“The heavenly citizens are all weak, imperfect, failing, faith-people who ought to have been perfected by appropriating God’s grace, who ought to have lived as saints, yet people for whom the thing has gone to pieces so that they are now without any merit or comfort except to hasten to the Comforter and in everything rely on God. Often , indeed, we are ashamed because of what we are and confess that we are poor Christians, but if we rely on the Lord and live the hidden life in God, confessing ourselves to be pilgrims and strangers, he is not ashamed to own us as his own. Well, do we know our weaknesses and failures, but if we cannot live without him we are nevertheless blessed, for our life in the faith does not rest on any shifting sand, but on the sure rock which shall not pass away.”

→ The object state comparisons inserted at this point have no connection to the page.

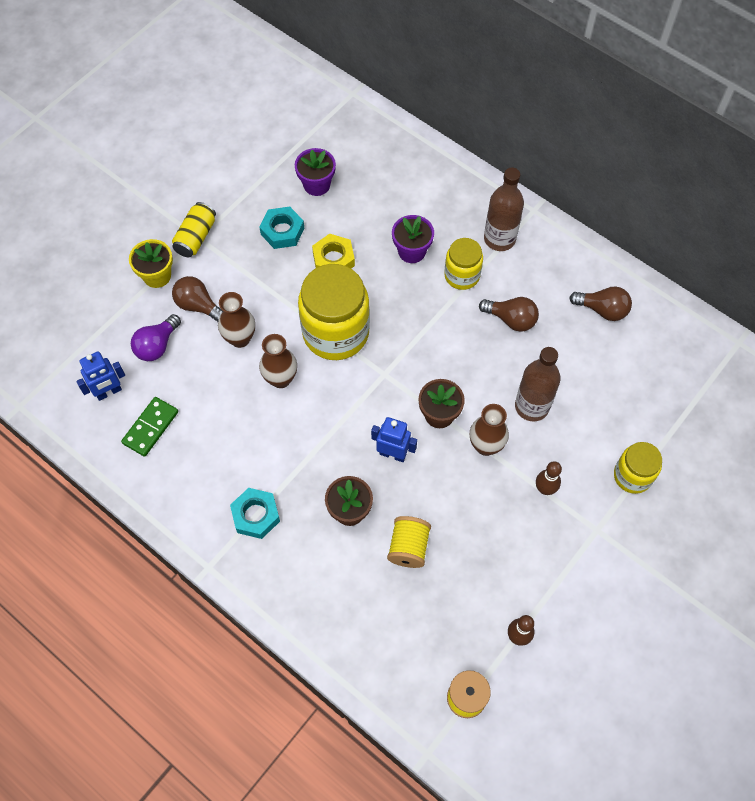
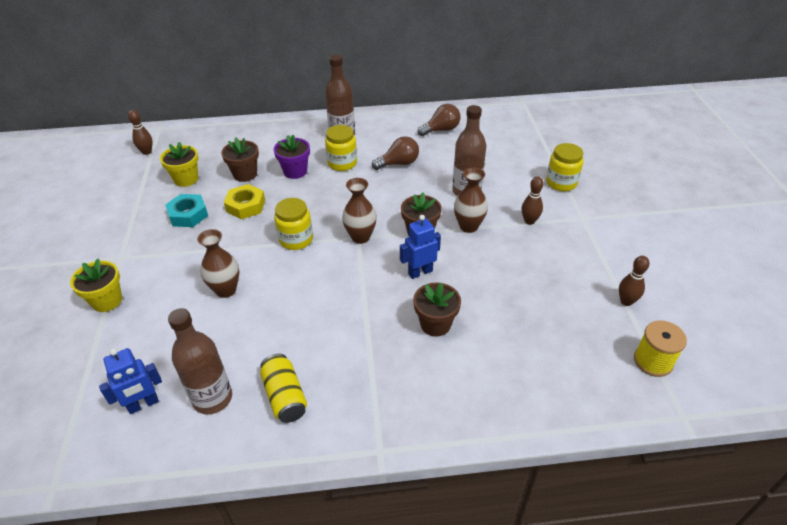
camera: 45 degrees left, 20 degrees down
(109, 392) = (143, 404): blue robot -> blue robot turned 45 degrees clockwise
(150, 427) = (212, 398): green domino -> brown bottle
(157, 345) = (156, 342): purple light bulb -> none
(196, 237) = (118, 258): yellow can -> yellow can (285, 396)
(198, 306) = (166, 294): brown light bulb -> none
(256, 515) = (373, 383): turquoise nut -> none
(280, 379) = (287, 290): brown vase -> brown vase (360, 237)
(315, 121) = (147, 152): none -> brown bowling pin
(316, 185) = (186, 179): purple flower pot -> yellow flower pot
(335, 333) = (296, 239): yellow jar -> yellow jar, size x0.55
(368, 219) = (245, 174): none -> brown flower pot
(408, 547) = (500, 312): yellow spool -> none

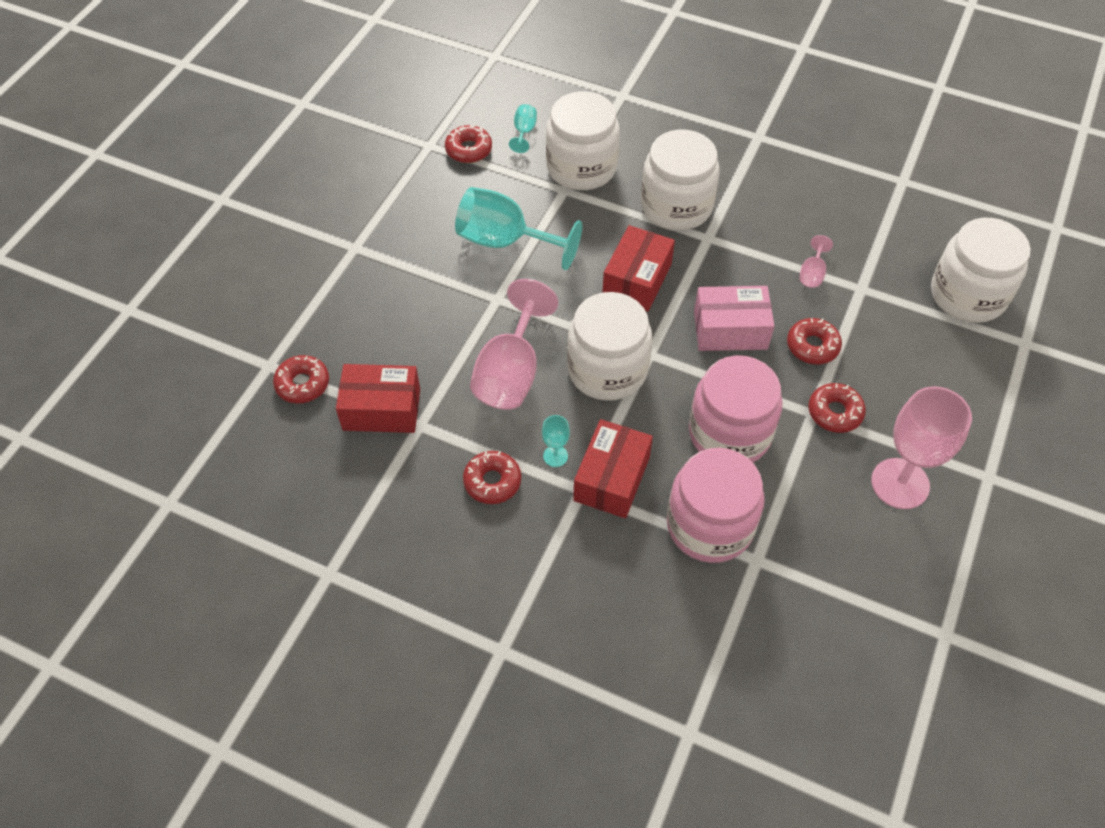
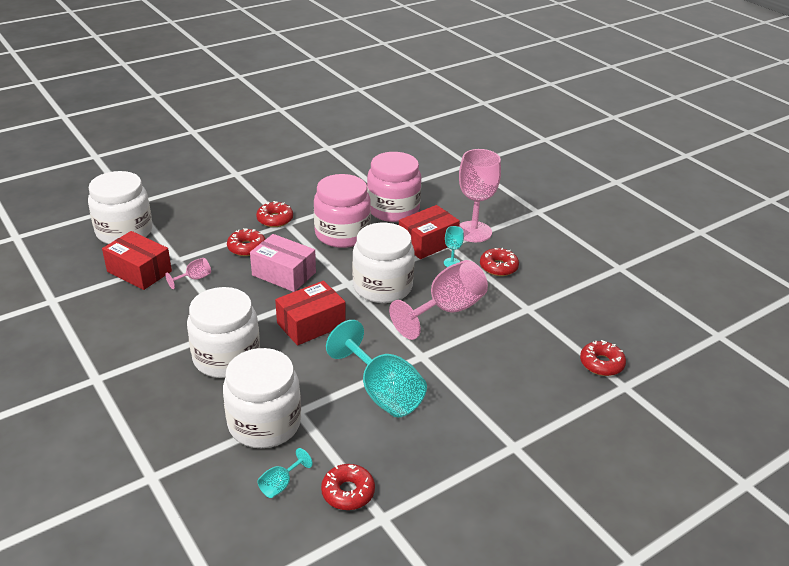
camera: 150 degrees left, 20 degrees down
(381, 409) = (549, 326): red box -> red box (139, 271)
(900, 483) = (280, 187): pink goblet -> pink goblet (473, 232)

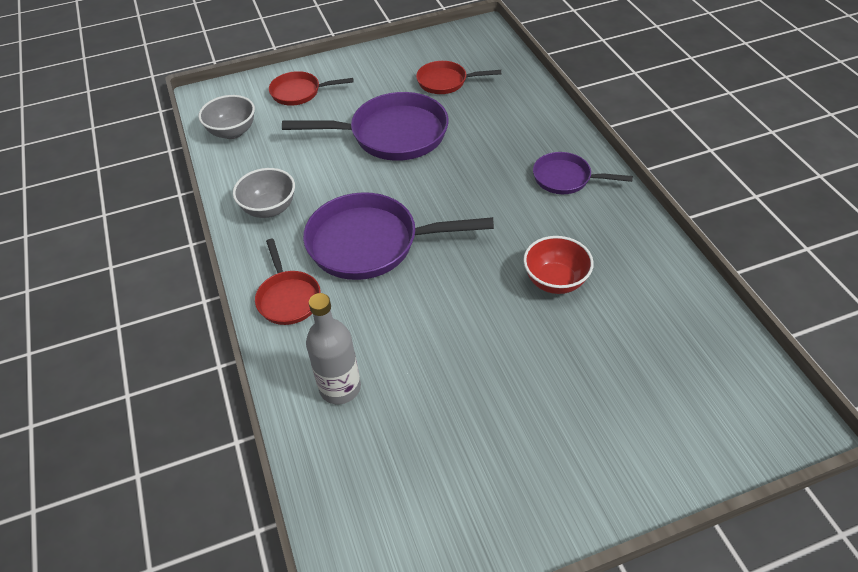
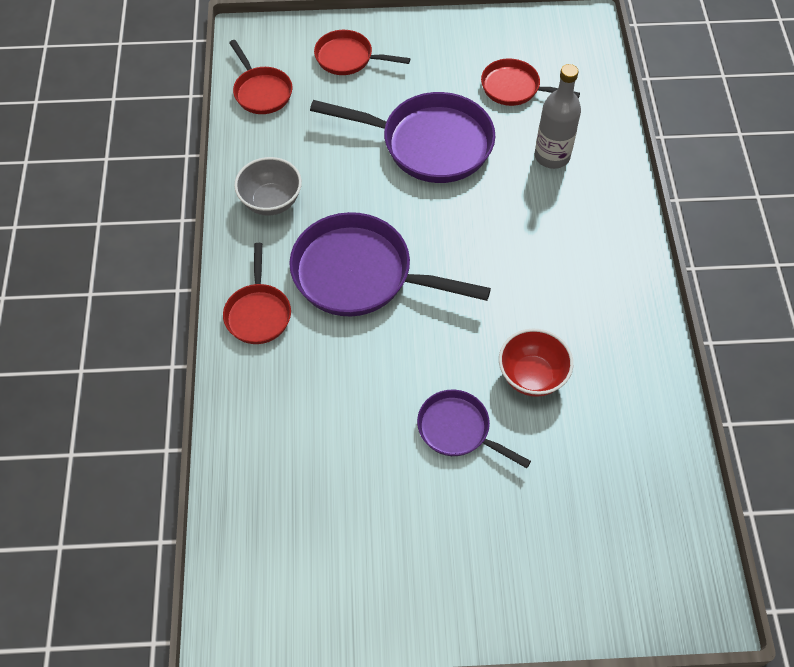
camera: 15 degrees right, 10 degrees up
(232, 132) = (261, 92): grey bowl -> red pan
(340, 388) = (277, 426): grey bottle -> grey bottle (552, 156)
(566, 178) = (596, 255): purple pan -> purple pan (458, 430)

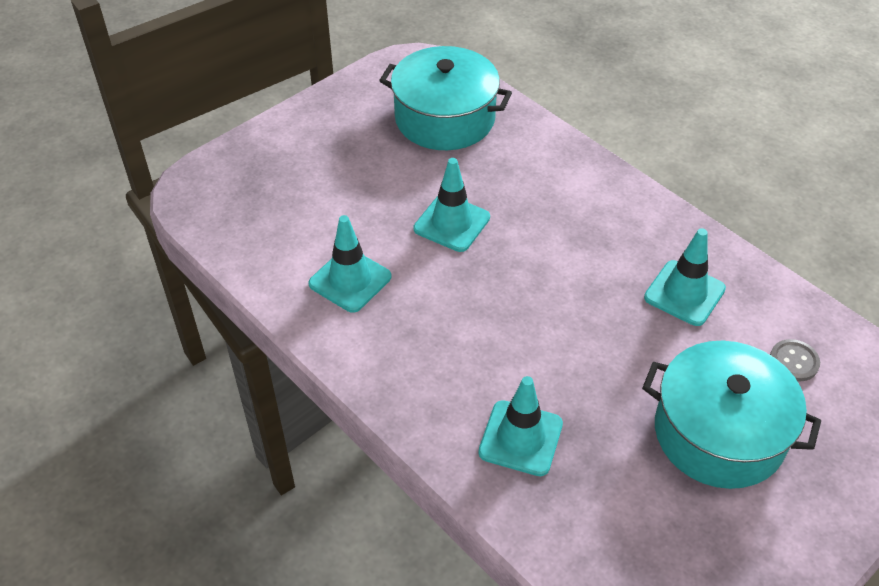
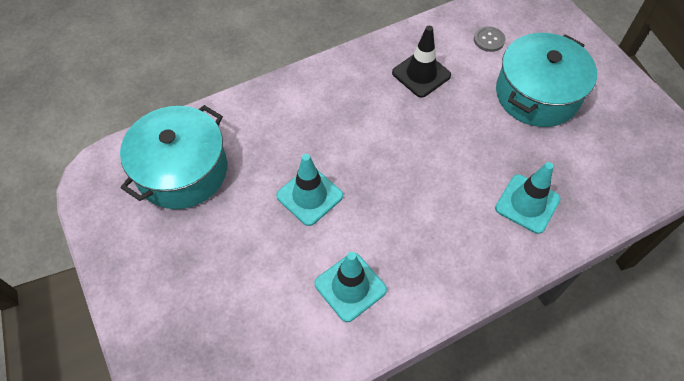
camera: 75 degrees left, 10 degrees up
(684, 293) = (421, 74): turquoise traffic cone -> black traffic cone

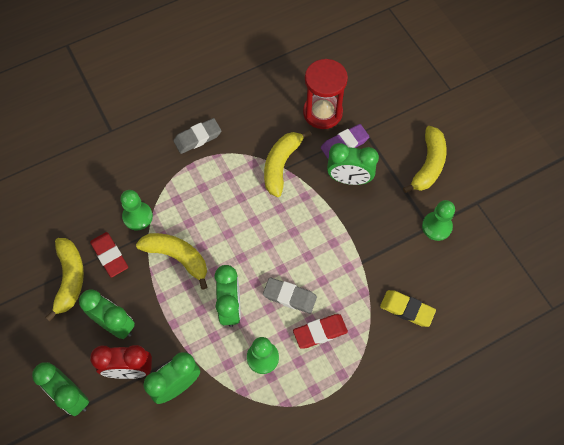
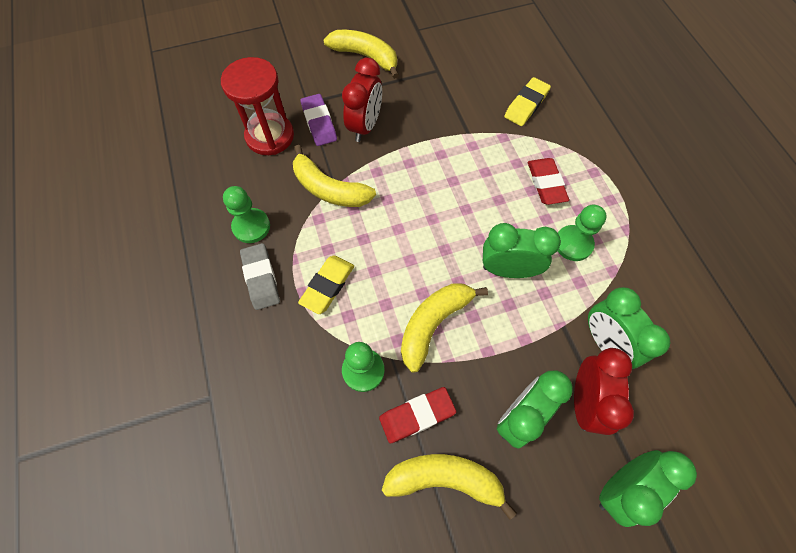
camera: 80 degrees left, 0 degrees up
(198, 181) = (327, 286): none -> yellow eraser
(289, 297) = (501, 206): grey eraser -> none
(349, 179) = (365, 126): green clock -> red clock
(436, 226) = (438, 64): green pawn -> green pawn (251, 226)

From a sermon "Strangers and Guests", C V Bowman 1868-1937 third president of the Evangelical Covenant Church. From The Word is Near To you: Sermons, Lectures, and Bible discussions by representative early leaders in the Evangelical Covenant church, trans. and Ed. Herbert E. Palmquist, Covenant Press, 1974.
I used this quote in the conclusion to my sermon yesterday at Reconciler. I ended up preaching on humility.
I am posting this quote because it exemplifies the approach to faith that has exemplified what I call the best of the Evangelical Covenant Church. It was in discovering this sort of heritage that kept me in the Covenant and thus a Protestant. Also this quotes reflects the sort of ecclesial reflection that causes me to make connections between Lutheran Pietism (especially how it manifests in the Covenant) and catholic and orthodox theology.